BSS staff and local providers will also need assistance with the day-to-day use of the new system. Where will the providers go for assistance? The BSS staff is very small. They must consider how they will provide support not only in the development, but also the on-going maintenance of the new system. What on-going role can the Technology Committee play? These factors also need to be considered in estimating the cost of a full system.

Looking to the future
The HIMS prototype was evaluated by a team of state staff and shelter providers in September 1999. Based on their positive assessment, BSS adjusted its design and prepared a budget request to go forward with a full system development project. The staff have the full support of the agency’s leaders and have identified several sources of funding to help support the project. BSS has also joined the Technology Committee in the search for effective case management systems that will help shelter providers manage their programs and collect data in a way that makes it easier for them to share that data with HIMS in the future.

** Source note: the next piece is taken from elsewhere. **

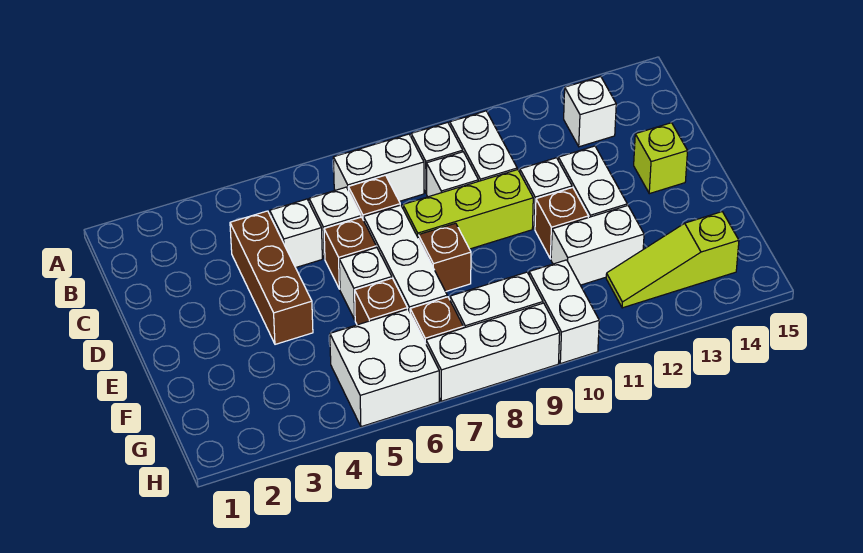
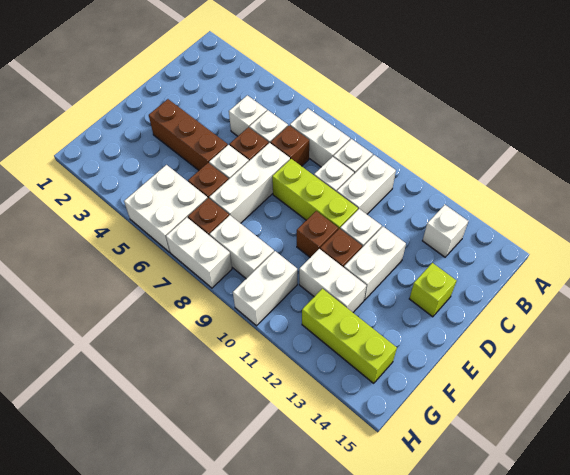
brown 1x3 brick [230,211,313,344] -> brown 1x3 brick turned to [149,99,228,170]
brown 1x1 brick [418,223,471,292] -> brown 1x1 brick moved to [297,211,338,257]
lime 1x3 slope [606,212,739,308] -> lime 1x3 brick [302,289,397,383]
white 1x3 brick [426,303,560,401] -> white 1x2 brick [166,217,232,288]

Committee meetings now focus on system demonstrations and discussions that are moving toward these goals. Providers are actively supporting the BSS budget request and looking for resources of their own that will make them better able to participate in HIMS when it comes online. Most important, as a group, these professionals are armed with essential knowledge about the challenge that lies before them. Their expectations are high, but tempered by the difficulty of the environment they work in and the complications it presents.